Further tax clarity secured for village operators
Following extensive Retirement Living Council advocacy efforts, the Commissioner of Taxation has issued two Practical Compliance Guidelines which will assist retirement village operators to comply with relevant tax laws, resulting in greater certainty and cost savings.
PCG 2016/14 addresses the fringe benefits tax that applies to a live-in village manager’s housing right.

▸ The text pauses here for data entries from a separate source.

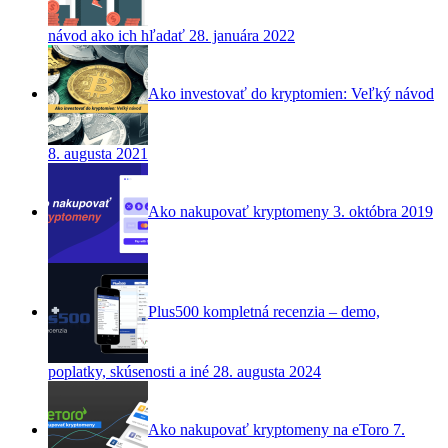
návod ako ich hľadať
28. januára 2022
Ako investovať do kryptomien: Veľký návod
8. augusta 2021
Ako nakupovať kryptomeny
3. októbra 2019
Plus500 kompletná recenzia – demo,
poplatky, skúsenosti a iné
28. augusta 2024
Ako nakupovať kryptomeny na eToro
7.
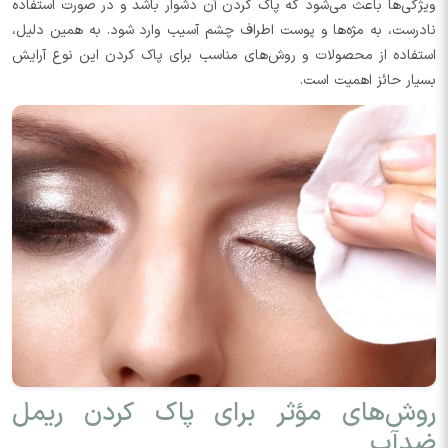
ویژگی‌ها باعث می‌شود که پاک کردن آن دشوار باشد و در صورت استفاده
نادرست، به مژه‌ها و پوست اطراف چشم آسیب وارد شود. به همین دلیل،
استفاده از محصولات و روش‌های مناسب برای پاک کردن این نوع آرایش
بسیار حائز اهمیت است.
روش‌های مؤثر برای پاک کردن ریمل
ضد‌آب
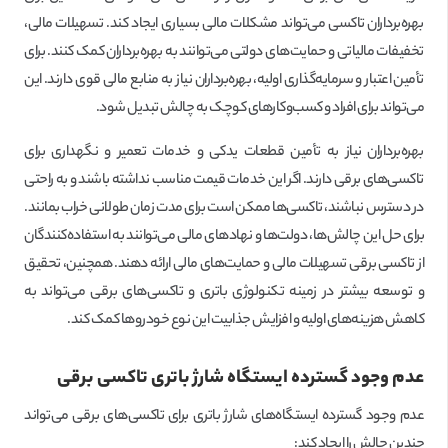
بهره‌برداران تاکسی می‌تواند مشکلات مالی بسیاری ایجاد کند. تسهیلات مالی،
تخفیفات مالیاتی و حمایت‌های دولتی می‌توانند به بهره‌برداران کمک کنند. برای
تأمین اعتبار و سرمایه‌گذاری اولیه، بهره‌برداران نیاز به منابع مالی قوی دارند. این
می‌تواند برای افراد و کسب‌وکارهای کوچک به چالش تبدیل شود.
بهره‌برداران نیاز به تأمین قطعات یدکی و خدمات تعمیر و نگهداری برای
تاکسی‌های برقی دارند. اگر این خدمات قیمت مناسب نداشته باشند و به راحتی
در دسترس نباشند، تاکسی‌ها ممکن است برای مدت زمان طولانی خراب بمانند.
برای حل این چالش‌ها، دولت‌ها و نهادهای مالی می‌توانند به استفاده‌کنندگان
از تاکسی برقی تسهیلات مالی و حمایت‌های مالی ارائه دهند. همچنین، تحقیق
و توسعه بیشتر در زمینه تکنولوژی باتری و تاکسی‌های برقی می‌تواند به
کاهش هزینه‌های اولیه و افزایش جذابیت این نوع خودروها کمک کند.
عدم وجود گسترده ایستگاه شارژ باتری تاکسی برقی
عدم وجود گسترده ایستگاه‌های شارژ باتری برای تاکسی‌های برقی می‌تواند
چندین چالش را ایجاد کند:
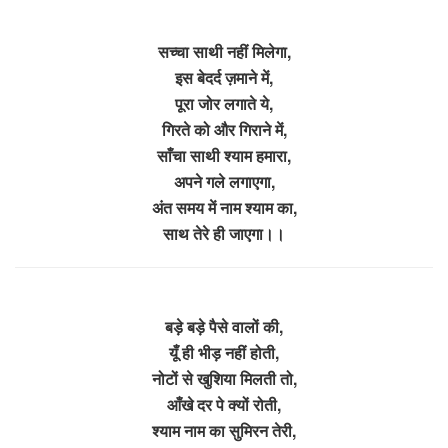
सच्चा साथी नहीं मिलेगा,
इस बेदर्द ज़माने में,
पूरा जोर लगाते ये,
गिरते को और गिराने में,
साँचा साथी श्याम हमारा,
अपने गले लगाएगा,
अंत समय में नाम श्याम का,
साथ तेरे ही जाएगा।।
बड़े बड़े पैसे वालों की,
यूँ ही भीड़ नहीं होती,
नोटों से खुशिया मिलती तो,
आँखे दर पे क्यों रोती,
श्याम नाम का सुमिरन तेरी,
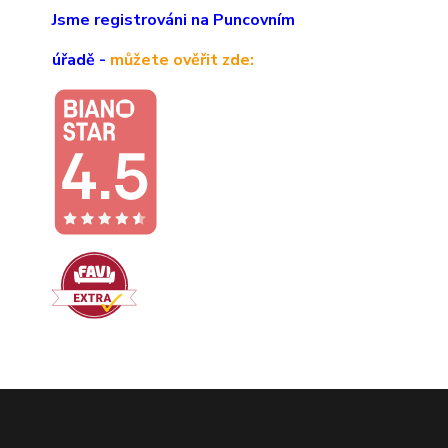
Jsme registrováni na Puncovním
úřadě -
můžete ověřit zde:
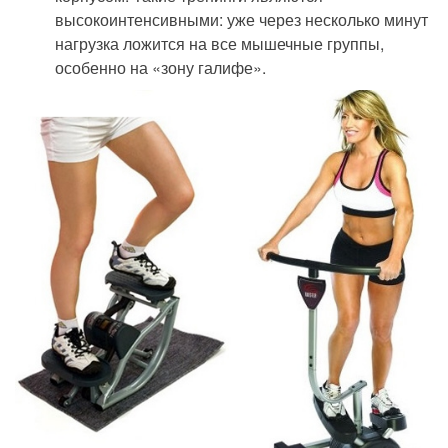
высокоинтенсивными: уже через несколько минут
нагрузка ложится на все мышечные группы,
особенно на «зону галифе».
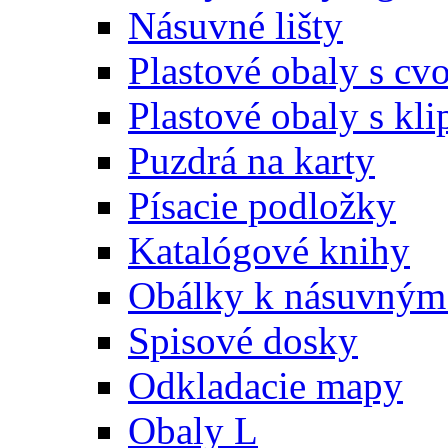
Násuvné lišty
Plastové obaly s c
Plastové obaly s kl
Puzdrá na karty
Písacie podložky
Katalógové knihy
Obálky k násuvným 
Spisové dosky
Odkladacie mapy
Obaly L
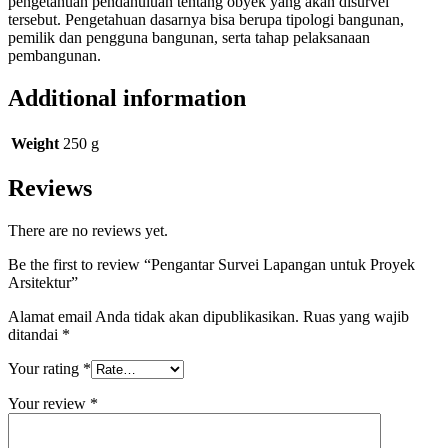
pengetahuan pendahuluan tentang obyek yang akan disurvei
tersebut. Pengetahuan dasarnya bisa berupa tipologi bangunan,
pemilik dan pengguna bangunan, serta tahap pelaksanaan
pembangunan.
Additional information
Weight
250 g
Reviews
There are no reviews yet.
Be the first to review “Pengantar Survei Lapangan untuk Proyek
Arsitektur”
Alamat email Anda tidak akan dipublikasikan.
Ruas yang wajib
ditandai
*
Your rating
*
Your review
*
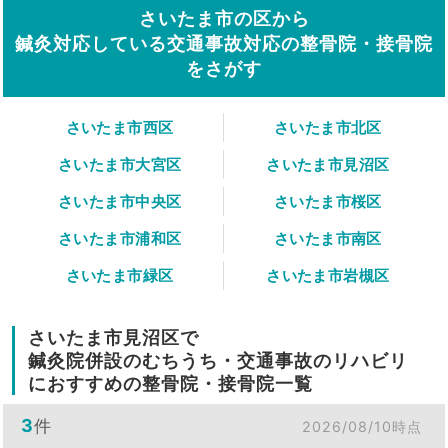
さいたま市の区から
鍼灸対応している交通事故対応の整骨院・接骨院
をさがす
さいたま市西区
さいたま市北区
さいたま市大宮区
さいたま市見沼区
さいたま市中央区
さいたま市桜区
さいたま市浦和区
さいたま市南区
さいたま市緑区
さいたま市岩槻区
さいたま市見沼区で
鍼灸院併設のむちうち・交通事故のリハビリ
におすすめの整骨院・接骨院一覧
3
件
2026/08/10時点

The Commissioner has allowed a 10 per cent valuation discount when calculating the statutory annual value of the housing right.
PCG 2016/15 outlines a number of practical issues following changes Taxation Ruling TR 2002/14. The Retirement Living Council secured several wins for operators to simplify tax administration, in response to the Commissioner reversing his long-held view on the deductibility of capital growth payments to outgoing residents.
Download both of these Practical Compliance Guidelines here.
Meanwhile the Administrative Appeals Tribunal in Brisbane has handed down judgement in a GST case where a retirement village operator was the taxpayer.
In RSPG and Commissioner of Taxation, the Tribunal rejected the operator’s claim for input tax credits after they failed to apply the GST apportionment methodology in a fair and reasonable way. This resulted in the taxpayer claiming an incorrect amount of credits.
The operator also unsuccessfully argued that retirement villages should be classed as ‘commercial residential premises’ for GST purposes.
Read the case judgement here.
The Retirement Living Council continues to work hard with the ATO and Treasury to ensure tax laws for the sector are clear, practical and equitable.